The High Court has revoked its previous order granting relief from sanction under an unless order, where the respondents had given false information in purported compliance with the terms of the court's orders, and has refused to grant further relief: JSC BTA Bank v Ablyazov and others [2011] EWHC 2506 (Comm). The decision illustrates that where the court has been misled into granting relief from sanction under an unless order, it can revoke the order and impose the sanction without having to revisit the arguments as to whether it was appropriate to grant the unless order in the first place.
The case also serves as an example of how the court can, in an appropriate case, take a firm line in considering whether to grant relief from sanction under CPR 3.9. As previously reported (see here) the Civil Procedure Rule Committee is currently considering an amendment to the rule, with a view to both simplifying it and clarifying that it will be the exception to allow relief for non-compliance. This follows Lord Justice Jackson’s recommendation that the courts “should be less tolerant than hitherto of unjustified delays and breaches of orders”. The Senior Master has described the current rule and the decisions relating to it as “a constant problem for interlocutory and other judges who wish to pursue a firm case management line”. It will be interesting to see what changes are proposed and what effect they have in practice.
Background
The respondents (a number of the defendants to the action) were subject to a freezing order which required them to disclose certain information. In August 2010, the High Court (Christopher Clarke J) ordered that unless the respondents served affidavits setting out the required information, they would be debarred from defending the proceedings (the "unless order").
The respondents purported to comply with the unless order. In December 2010, Clarke J found that there had been material non-compliance, but granted relief against sanction and permission to defend the claim subject (in the case of most of the respondents) to conditions requiring further affidavits. Again, the respondents purported to comply. After further information came to light, the claimant made an application to set aside the relief from sanction and enter judgment against the respondents. The claimant contended that in granting relief the court was misled into believing that the respondents had made a genuine effort to comply with the freezing order.
Revocation of order granting relief
Clarke J found that, in light of the further material presented to the court, the picture given by the defendants' affidavits was seriously misleading, and it was appropriate to revoke the order granting relief from sanction and to enter judgment.
He pointed out that if the defendants had failed to provide the information required by the unless order, the sanction provided under the order would have taken effect without further order of the court (unless the court decided to grant relief from sanction), as established in Marcan Shipping (London) Ltd v Kefalas [2007] EWCA Civ 463. No question would have arisen as to whether the court should have made an unless order in the first place, and it would not have been material that giving effect to the sanction might deprive the respondents of a defence they might otherwise have had.

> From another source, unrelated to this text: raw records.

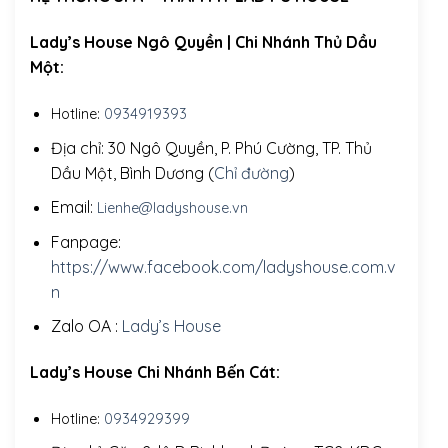
Lady’s House Ngô Quyền | Chi Nhánh Thủ Dầu
Một:
Hotline:
0934919393
Địa chỉ: 30 Ngô Quyền, P. Phú Cường, TP. Thủ
Dầu Một, Bình Dương (
Chỉ đường
)
Email:
Lienhe@ladyshouse.vn
Fanpage:
https://www.facebook.com/ladyshouse.com.v
n
Zalo OA :
Lady’s House
Lady’s House Chi Nhánh Bến Cát:
Hotline:
0934929399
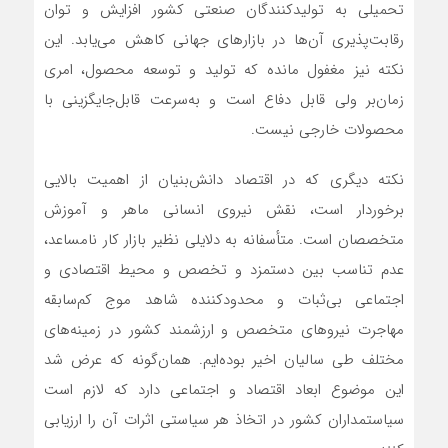
تحمیلی به تولیدکنندگان صنعتی کشور افزایش و توان
رقابت‌پذیری آن‌ها در بازارهای جهانی کاهش می‌یابد. این
نکته نیز مغفول مانده که تولید و توسعه محصول، امری
زمان‌بر ولی قابل دفاع است و به‌سرعت قابل‌جایگزینی با
محصولات خارجی نیست.
نکته دیگری که در اقتصاد دانش‌بنیان از اهمیت بالایی
برخوردار است، نقش نیروی انسانی ماهر و آموزش
متخصصان است. متأسفانه به دلایلی نظیر بازار کار نامساعد،
عدم تناسب بین دستمزد و تخصص و محیط اقتصادی و
اجتماعی بی‌ثبات و محدودکننده شاهد موج کم‌سابقه
مهاجرت نیروهای متخصص و ارزشمند کشور در زمینه‌های
مختلف طی سالیان اخیر بوده‌ایم. همان‌گونه که عرض شد
این موضوع ابعاد اقتصاد و اجتماعی دارد که لازم است
سیاستمداران کشور در اتخاذ هر سیاستی اثرات آن را ارزیابی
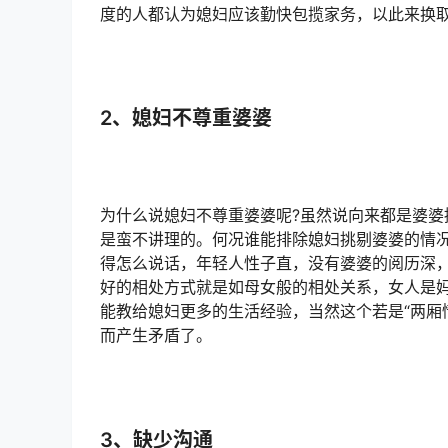
度的人都认为媳妇应该勤快包揽家务，以此来换取
2、媳妇不尊重婆婆
为什么说媳妇不尊重婆婆呢?虽然说向来都是婆婆
是蛮不讲理的。何况谁能排除媳妇挑剔婆婆的情
得怎么说话，年轻人性子直，没有婆婆的阅历深
好的相处方式就是如母女般的相处关系，女人是
能教给媳妇更多的生活经验，当然这个若是“两厢
而产生矛盾了。
3、缺少沟通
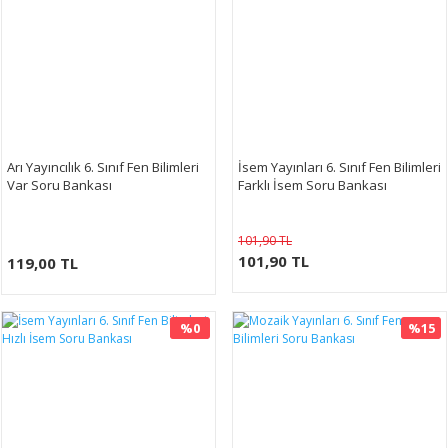
Arı Yayıncılık 6. Sınıf Fen Bilimleri
İsem Yayınları 6. Sınıf Fen Bilimleri
Var Soru Bankası
Farklı İsem Soru Bankası
101,90 TL
101,90 TL
119,00 TL
%0
%15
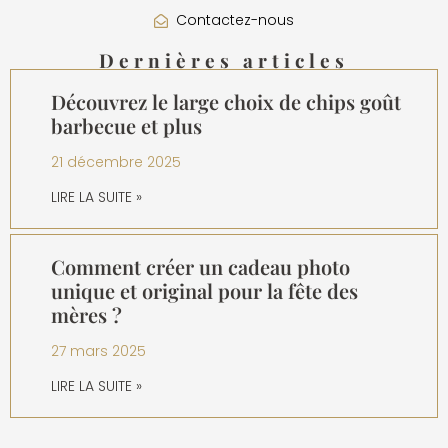
Contactez-nous
Dernières articles
Découvrez le large choix de chips goût
barbecue et plus
21 décembre 2025
LIRE LA SUITE »
Comment créer un cadeau photo
unique et original pour la fête des
mères ?
27 mars 2025
LIRE LA SUITE »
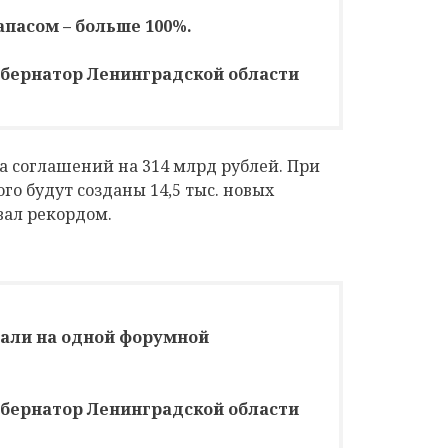
пасом – больше 100%.
убернатор Ленинградской области
а соглашений на 314 млрд рублей. При
го будут созданы 14,5 тыс. новых
вал рекордом.
вали на одной форумной
убернатор Ленинградской области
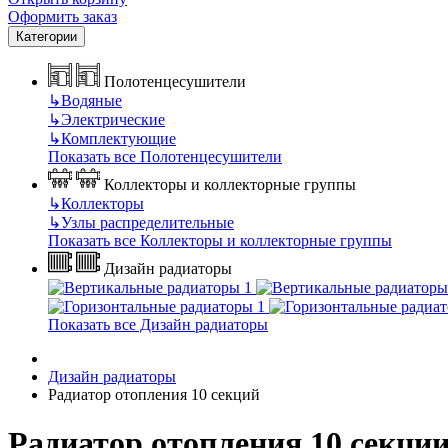
Оформить заказ
Категории
Полотенцесушители
↳
Водяные
↳
Электрические
↳
Комплектующие
Показать все Полотенцесушители
Коллекторы и коллекторные группы
↳
Коллекторы
↳
Узлы распределительные
Показать все Коллекторы и коллекторные группы
Дизайн радиаторы
Показать все Дизайн радиаторы
Дизайн радиаторы
Радиатор отопления 10 секций
Радиатор отопления 10 секци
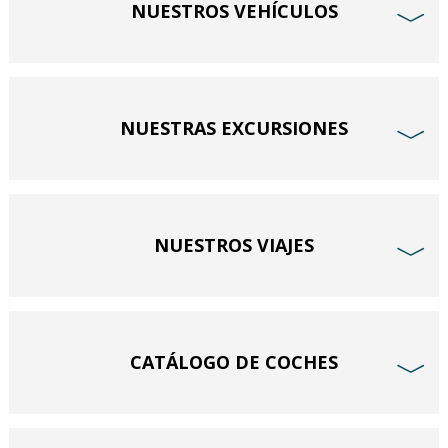
NUESTROS VEHÍCULOS
﹀
NUESTRAS EXCURSIONES
﹀
NUESTROS VIAJES
﹀
CATÁLOGO DE COCHES
﹀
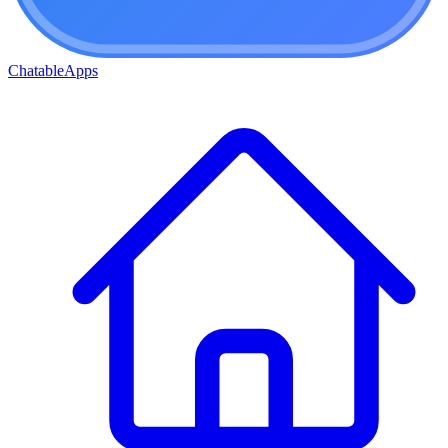
ChatableApps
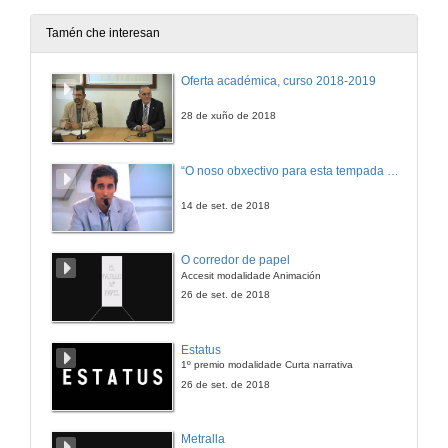
22 de xan. de 2026
Tamén che interesan
Acto de homenaxe ao persoal xubilado no período 2024/25 na Universidade de Vigo
Oferta académica, curso 2018-2019
Entregouse a insignia da institución a 44 docentes e investigadores (PDI) e 20 membros do persoal técnico de administración e servizos (PTXAS)
12 de nov. de 2025
28 de xuño de 2018
G-Night 2025. Noite europea das persoas investigadoras
“O noso obxectivo para esta tempada é manter a categoría”
Coa creatividade e a súa relación co coñecemento científico como eixo do evento, baixo o lema “Conciencias creativas” esta xornada de lecer e divulgación está confomada por obradoiros, xogos, charlas e espectáculos.
26 de set. de 2025
14 de set. de 2018
Xornadas de benvida 2025/2026. Universidade de Vigo
O corredor de papel
Poderás informarte con detalle sobre todos os servizos que ofrece a nosa universidade e tamén recibirás a axenda 2025/2026 e algún agasallo máis para comezar o curso da mellor das maneiras.
Accesit modalidade Animación
5 de set. de 2025
26 de set. de 2018
I Congreso Galego de Investigación en Astronomía e Astrofísica
Estatus
GIAA 2025
1º premio modalidade Curta narrativa
10 de xul. de 2025
26 de set. de 2018
Premios Alumni-UVigo 2025
Metralla
15 finalistas para cinco premios, son en total 15 finalistas: 9 mulleres e oito homes, divididos en cinco categorías: Alumni -Uvigo Traxectoria Profesional, Emprendemento, Humanidades, Impacto Social e Investigación.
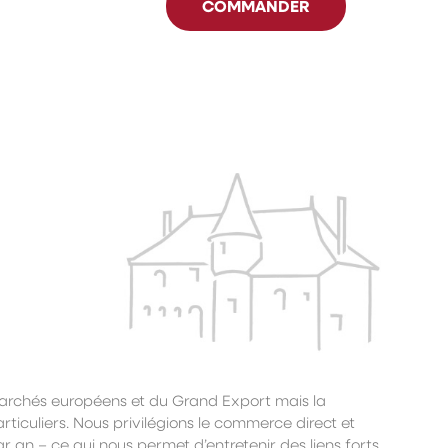
COMMANDER
archés européens et du Grand Export mais la
rticuliers. Nous privilégions le commerce direct et
par an – ce qui nous permet d’entretenir des liens forts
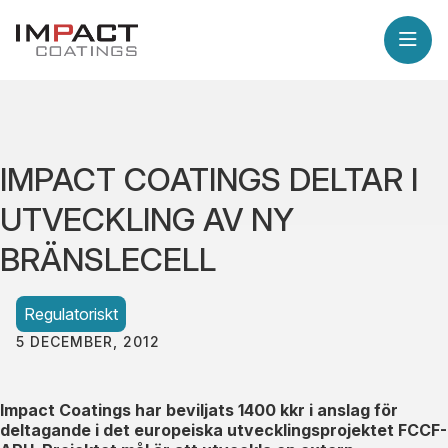
IMPACT COATINGS DELTAR I
UTVECKLING AV NY
BRÄNSLECELL
Regulatoriskt
5 DECEMBER, 2012
Impact Coatings har beviljats 1400 kkr i anslag för
deltagande i det europeiska utvecklingsprojektet FCCF-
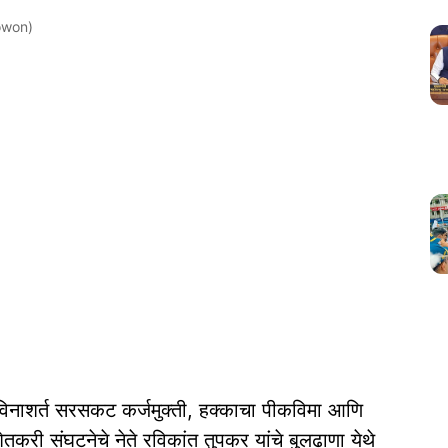
owon)
विनाशर्त सरसकट कर्जमुक्ती, हक्काचा पीकविमा आणि
 शेतकरी संघटनेचे नेते रविकांत तुपकर यांचे बुलढाणा येथे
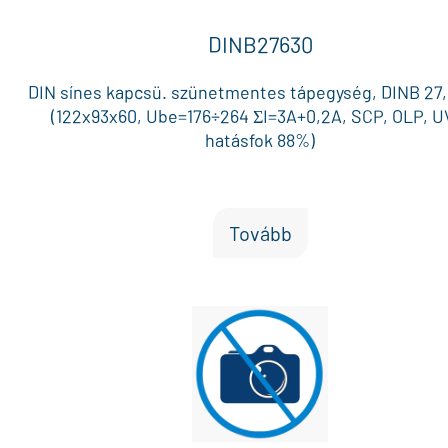
DINB27630
DIN sínes kapcsü. szünetmentes tápegység, DINB 27
(122x93x60, Ube=176÷264 ΣI=3A+0,2A, SCP, OLP, U
hatásfok 88%)
Tovább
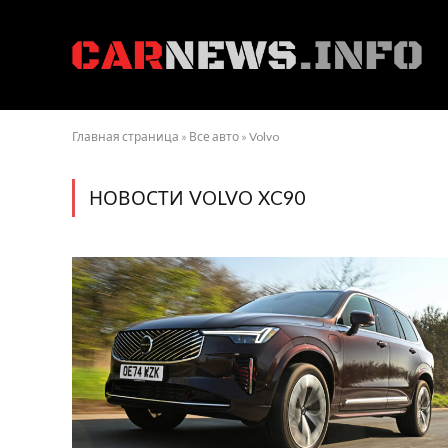
Главная страница
»
Все авто
»
Volvo
НОВОСТИ VOLVO XC90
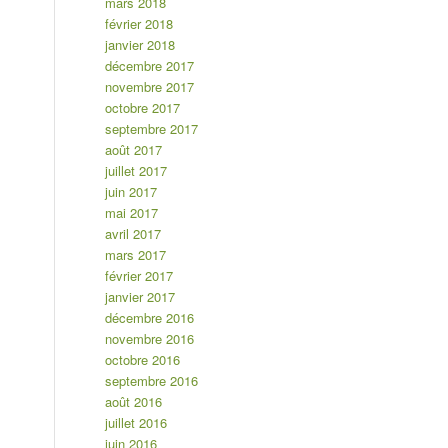
mars 2018
février 2018
janvier 2018
décembre 2017
novembre 2017
octobre 2017
septembre 2017
août 2017
juillet 2017
juin 2017
mai 2017
avril 2017
mars 2017
février 2017
janvier 2017
décembre 2016
novembre 2016
octobre 2016
septembre 2016
août 2016
juillet 2016
juin 2016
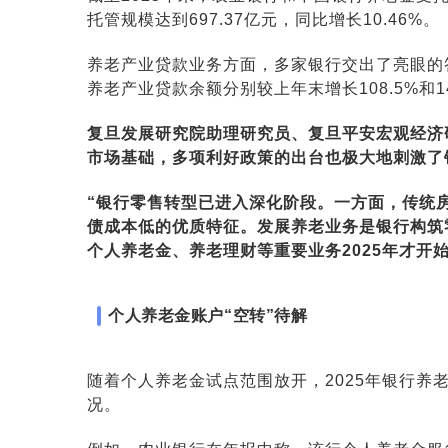
托管规模达到697.37亿元，同比增长10.46%。
养老产业贷款业务方面，多家银行交出了亮眼的
养老产业贷款余额分别较上年末增长108.5%和14
复旦发展研究院助理研究员、复旦平安宏观经济
市场基础，多项利好政策的出台也极大地刺激了
“银行零售转型已进入深化阶段。一方面，传统
债成本低的优质特征。发展养老业务是银行构筑零
个人养老金、养老理财等重要业务2025年才开始
个人养老金账户“空转”待解
随着个人养老金试点范围放开，2025年银行养
况。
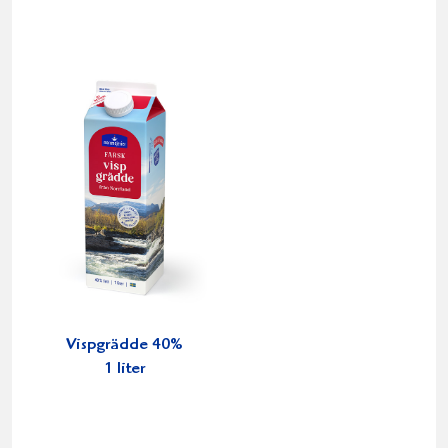
Vispgrädde 40%
1 liter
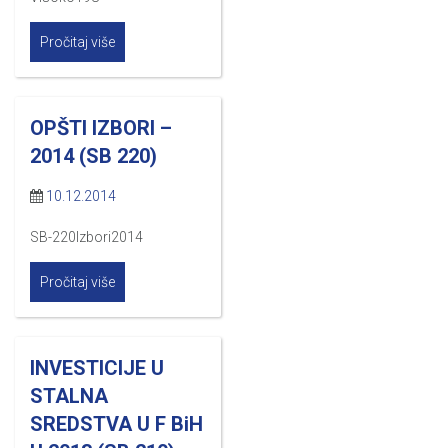
Pročitaj više
OPŠTI IZBORI –
2014 (SB 220)
10.12.2014
SB-220Izbori2014
Pročitaj više
INVESTICIJE U
STALNA
SREDSTVA U F BiH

The position is the same if, although information is provided, it is materially false. As the judge put it, "The Respondents cannot be better off by putting untruths before the Court than they would have been if they had said nothing at all."
Refusal to grant further relief
The judge refused to grant further relief from sanction against non-compliance. He set out his consideration of each of the factors under CPR 3.9, which provides that in deciding whether to grant relief against sanction the court will consider a number of factors including the interests of the administration of justice, whether the application has been made promptly, whether the failure to comply was intentional, whether there is a good explanation for the failure, and the effect of both the failure and any decision to grant relief.
The judge commented that it is in the interests of the administration of justice that the court's orders are obeyed and that sanctions for disobedience take effect unless solid grounds are advanced for the court to grant relief against sanction for a second time. Here there were no such grounds. The failure was intentional and no good explanation for it had been put forward. The application for relief had been made at the last minute. If relief were granted, it would deprive the claimant of the judgment to which, on account of non-compliance, it would otherwise be entitled, and the likelihood was that the repondents would continue to fail to provide the information and documents required.
Clarke J did not accept that the court should be deterred from refusing relief by the fact that so doing would mean the respondents facing judgment for over $1 billion. He commented that if the size of the claim precluded the court giving effect to the sanction, the armoury of the court in cases of very large international fraud would be likely to be seriously weakened.